## Task brief
Go line by line through the data below and count those with the string "modus". Give the number only.

## Task input
Start of Block

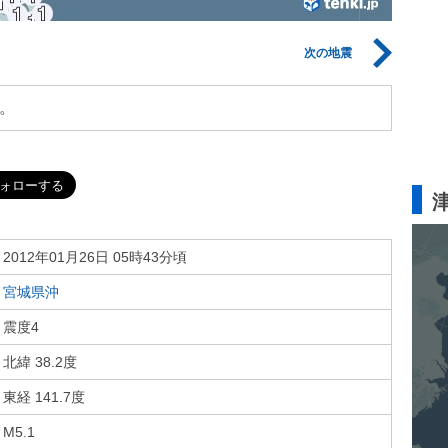
次の地震
。
2012年01月26日 05時43分頃
宮城県沖
震度4
北緯 38.2度
東経 141.7度
M5.1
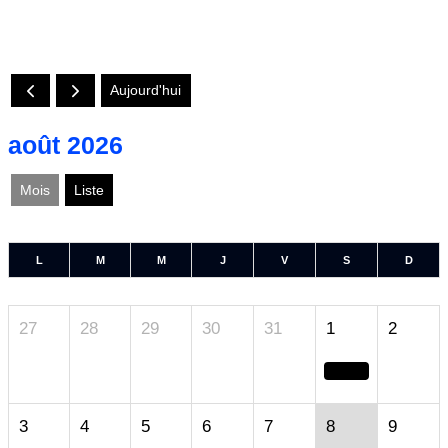
Aujourd'hui
août 2026
Mois
Liste
L
M
M
J
V
S
D
27
28
29
30
31
1
2
3
4
5
6
7
8
9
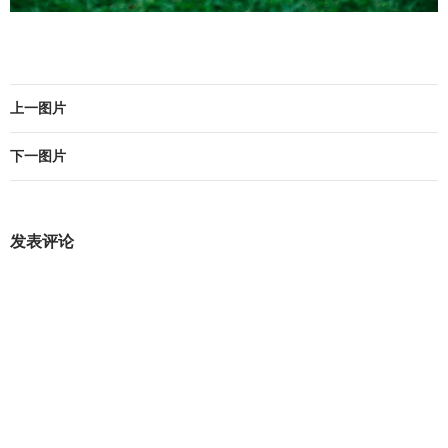
上一图片
下一图片
发表评论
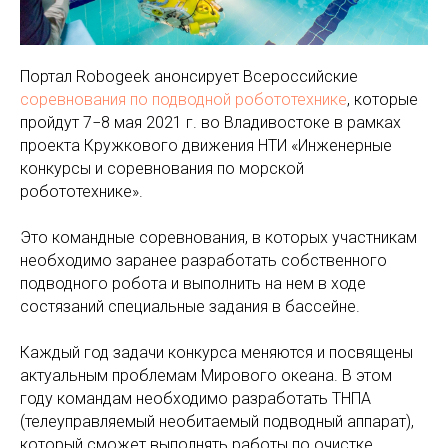
Портал Robogeek анонсирует Всероссийские
соревнования по подводной робототехнике
, которые
пройдут 7−8 мая 2021 г. во Владивостоке в рамках
проекта Кружкового движения НТИ «Инженерные
конкурсы и соревнования по морской
робототехнике».
Это командные соревнования, в которых участникам
необходимо заранее разработать собственного
подводного робота и выполнить на нем в ходе
состязаний специальные задания в бассейне.
Каждый год задачи конкурса меняются и посвящены
актуальным проблемам Мирового океана. В этом
году командам необходимо разработать ТНПА
(телеуправляемый необитаемый подводный аппарат),
который сможет выполнять работы по очистке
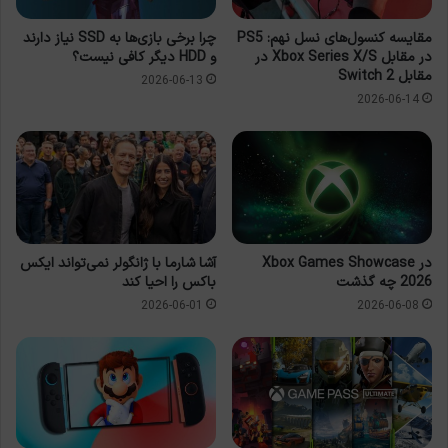
مقایسه کنسول‌های نسل نهم: PS5
چرا برخی بازی‌ها به SSD نیاز دارند
در مقابل Xbox Series X/S در
و HDD دیگر کافی نیست؟
مقابل Switch 2
2026-06-13
2026-06-14
در Xbox Games Showcase
آشا شارما با ژانگولر نمی‌تواند ایکس
2026 چه گذشت
باکس را احیا کند
2026-06-01
2026-06-08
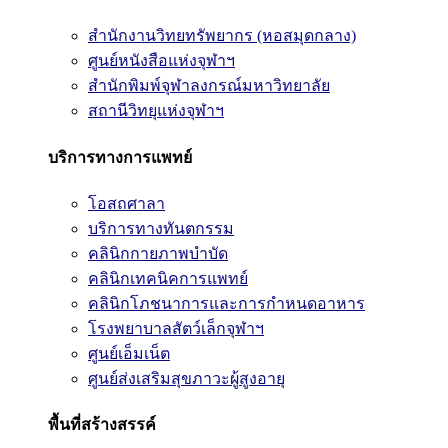
สำนักงานวิทยทรัพยากร (หอสมุดกลาง)
ศูนย์หนังสือแห่งจุฬาฯ
สำนักพิมพ์จุฬาลงกรณ์มหาวิทยาลัย
สถานีวิทยุแห่งจุฬาฯ
บริการทางการแพทย์
โอสถศาลา
บริการทางทันตกรรม
คลินิกกายภาพบำบัด
คลินิกเทคนิคการแพทย์
คลินิกโภชนาการและการกำหนดอาหาร
โรงพยาบาลสัตว์เล็กจุฬาฯ
ศูนย์เอ็มเน็ต
ศูนย์ส่งเสริมสุขภาวะผู้สูงอายุ
พื้นที่สร้างสรรค์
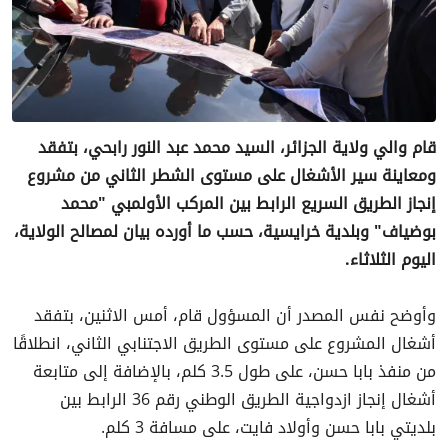
قام والي ولاية الجزائر، السيد محمد عبد النور رابحي، بتفقد
ومعاينة سير الأشغال على مستوى الشطر الثاني من مشروع
إنجاز الطريق السريع الرابط بين المركب الأولمبي "محمد
بوضياف" وبلدية خرايسية، حسب ما أورده بيان لمصالح الولاية،
اليوم الثلاثاء.
وأوضح نفس المصدر أن المسؤول قام، أمس الاثنين، بتفقد
أشغال المشروع على مستوى الطريق الاجتنابي الثاني، انطلاقًا
من منفذ بابا حسن، على طول 3.5 كلم، بالإضافة إلى متابعة
أشغال إنجاز ازدواجية الطريق الوطني رقم 36 الرابط بين
بلديتي بابا حسن وأولاد فايت، على مسافة 3 كلم.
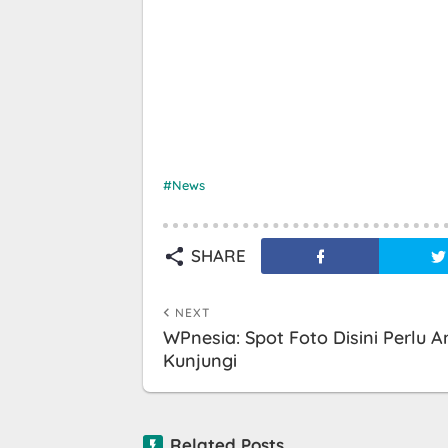
News
SHARE
NEXT
WPnesia: Spot Foto Disini Perlu 
Kunjungi
Related Posts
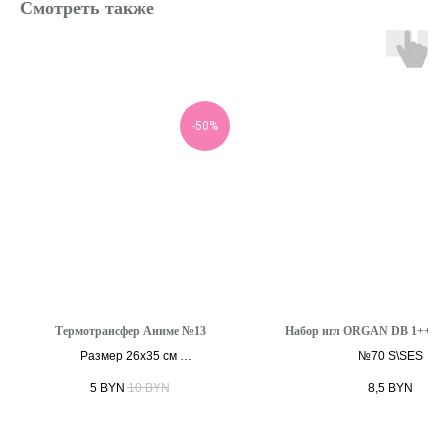
Смотреть также
-50%
Термотрансфер Аниме №13
Набор игл ORGAN DB 1++ 70\
Размер 26х35 см
№70 S\SES
5
BYN
10
BYN
8,5
BYN
В корзину
В корзину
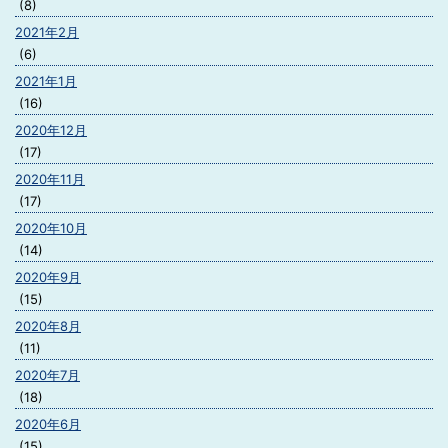
(8)
2021年2月
(6)
2021年1月
(16)
2020年12月
(17)
2020年11月
(17)
2020年10月
(14)
2020年9月
(15)
2020年8月
(11)
2020年7月
(18)
2020年6月
(15)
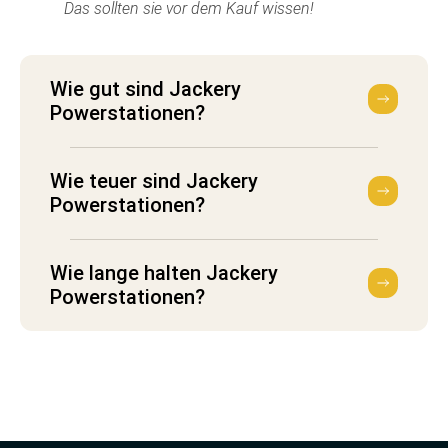
Das sollten sie vor dem Kauf wissen!
Wie gut sind Jackery
Powerstationen?
Wie teuer sind Jackery
Powerstationen?
Wie lange halten Jackery
Powerstationen?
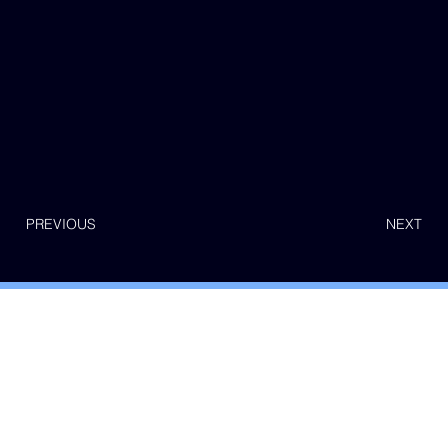
PREVIOUS
NEXT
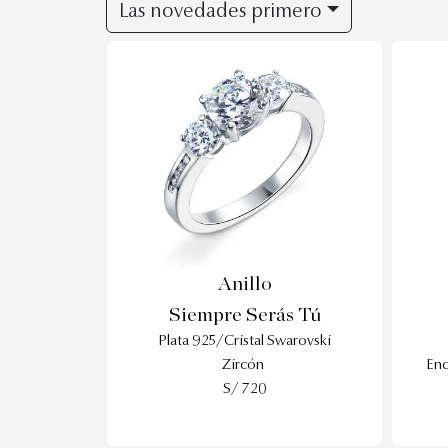
Las novedades primero
Anillo
Siempre Serás Tú
Plata 925/Cristal Swarovski
Zircón
Enc
S/ 720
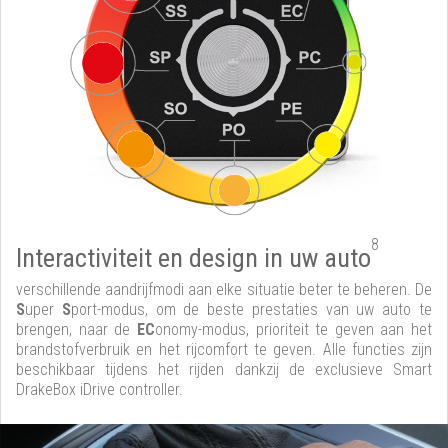
8
Interactiviteit en design in uw auto
verschillende aandrijfmodi aan elke situatie beter te beheren. De
S
uper
S
port-modus, om de beste prestaties van uw auto te
brengen, naar de
EC
onomy-modus, prioriteit te geven aan het
brandstofverbruik en het rijcomfort te geven. Alle functies zijn
beschikbaar tijdens het rijden dankzij de exclusieve Smart
DrakeBox iDrive controller.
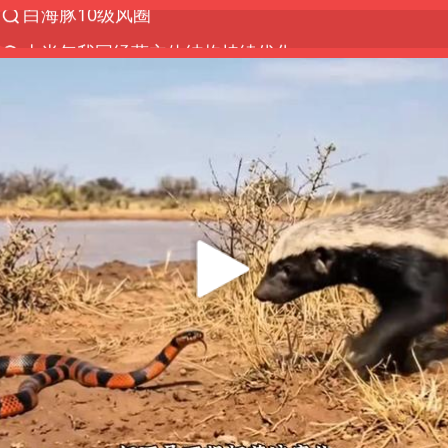
上半年我国经营主体结构持续优化
上海：5号线16号线浦江线全线停运
上海全域长途客运班次全部停运
白海豚将给京津冀带来大暴雨
王传君 《披荆斩棘》
国足U17与阿森纳决赛取消 并列冠军
上海有出现龙卷潜势
王艺迪无缘横滨赛决赛
上门女婿出轨女邻居多年被判重婚罪
以军士兵把枪口对准中国记者
泰男团前成员失踪遗体在湄南河发现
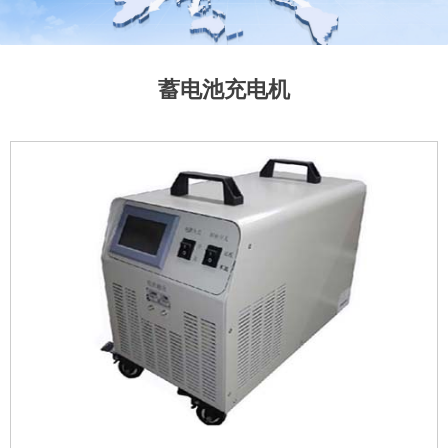
蓄电池充电机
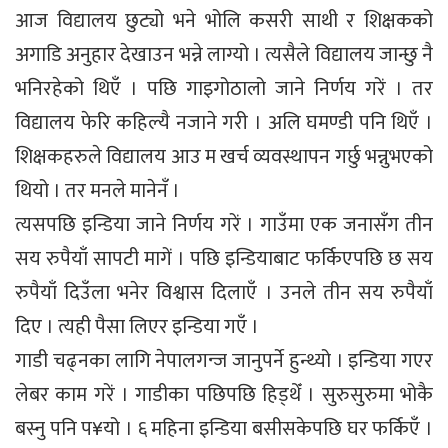
आज विद्यालय छुट्यो भने भोलि कसरी साथी र शिक्षकको
अगाडि अनुहार देखाउन भन्ने लाग्यो । त्यसैले विद्यालय जान्छु नै
भनिरहेको थिएँ । पछि गाइगोठालो जाने निर्णय गरें । तर
विद्यालय फेरि कहिल्यै नजाने गरी । अलि घमण्डी पनि थिएँ ।
शिक्षकहरुले विद्यालय आउ म खर्च व्यवस्थापन गर्छु भन्नुभएको
थियो । तर मनले मानेनँ ।
त्यसपछि इन्डिया जाने निर्णय गरें । गाउँमा एक जनासँग तीन
सय रुपैयाँ सापटी मागें । पछि इन्डियाबाट फर्किएपछि छ सय
रुपैयाँ दिउँला भनेर विश्वास दिलाएँ । उनले तीन सय रुपैयाँ
दिए । त्यही पैसा लिएर इन्डिया गएँ ।
गाडी चढ्नका लागि नेपालगन्ज जानुपर्ने हुन्थ्यो । इन्डिया गएर
लेबर काम गरें । गाडीका पछिपछि हिड्थेँ । सुरुसुरुमा भोकै
बस्नु पनि प¥यो । ६ महिना इन्डिया बसीसकेपछि घर फर्किएँ ।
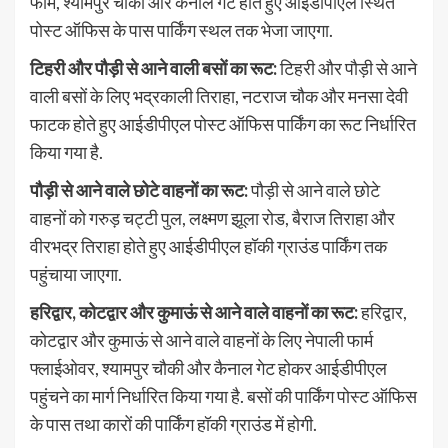
फार्म, श्यामपुर चौकी और कैनाल गेट होते हुए आईडीपीएल स्थित
पोस्ट ऑफिस के पास पार्किंग स्थल तक भेजा जाएगा.
टिहरी और पौड़ी से आने वाली बसों का रूट:
टिहरी और पौड़ी से आने
वाली बसों के लिए भद्रकाली तिराहा, नटराज चौक और मनसा देवी
फाटक होते हुए आईडीपीएल पोस्ट ऑफिस पार्किंग का रूट निर्धारित
किया गया है.
पौड़ी से आने वाले छोटे वाहनों का रूट:
पौड़ी से आने वाले छोटे
वाहनों को गरुड़ चट्टी पुल, लक्ष्मण झूला रोड, बैराज तिराहा और
वीरभद्र तिराहा होते हुए आईडीपीएल हॉकी ग्राउंड पार्किंग तक
पहुंचाया जाएगा.
हरिद्वार, कोटद्वार और कुमाऊं से आने वाले वाहनों का रूट:
हरिद्वार,
कोटद्वार और कुमाऊं से आने वाले वाहनों के लिए नेपाली फार्म
फ्लाईओवर, श्यामपुर चौकी और कैनाल गेट होकर आईडीपीएल
पहुंचने का मार्ग निर्धारित किया गया है. बसों की पार्किंग पोस्ट ऑफिस
के पास तथा कारों की पार्किंग हॉकी ग्राउंड में होगी.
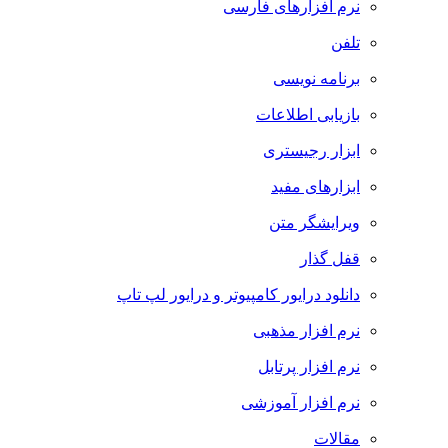
نرم افزارهای فارسی
تلفن
برنامه نویسی
بازیابی اطلاعات
ابزار رجیستری
ابزارهای مفید
ویرایشگر متن
قفل گذار
دانلود درایور کامپیوتر و درایور لپ تاپ
نرم افزار مذهبی
نرم افزار پرتابل
نرم افزار آموزشی
مقالات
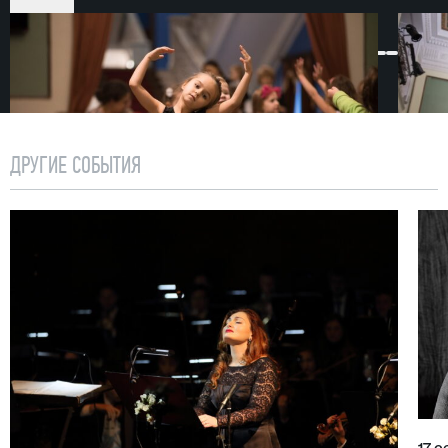
малышей, и для их родителей. Продолжительность
одной встречи — 1 час, так что юная публика
не успевает заскучать. Для удобства
и безопасности детей паркет в фойе театра
на время застилается большим ковром.
Концерты для малышей и их родителей проходят
ДРУГИЕ СОБЫТИЯ
один-два раза в месяц. Билеты продаются в кассе
театра.
Проект «Музыка малышам» берет начало в сезоне
2011/2012.
Внимание! Один билет приобретается на родителя
и ребенка до 3 лет. На детей старше 3 лет
приобретаются отдельные билеты.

End of Block

## Result for this task
2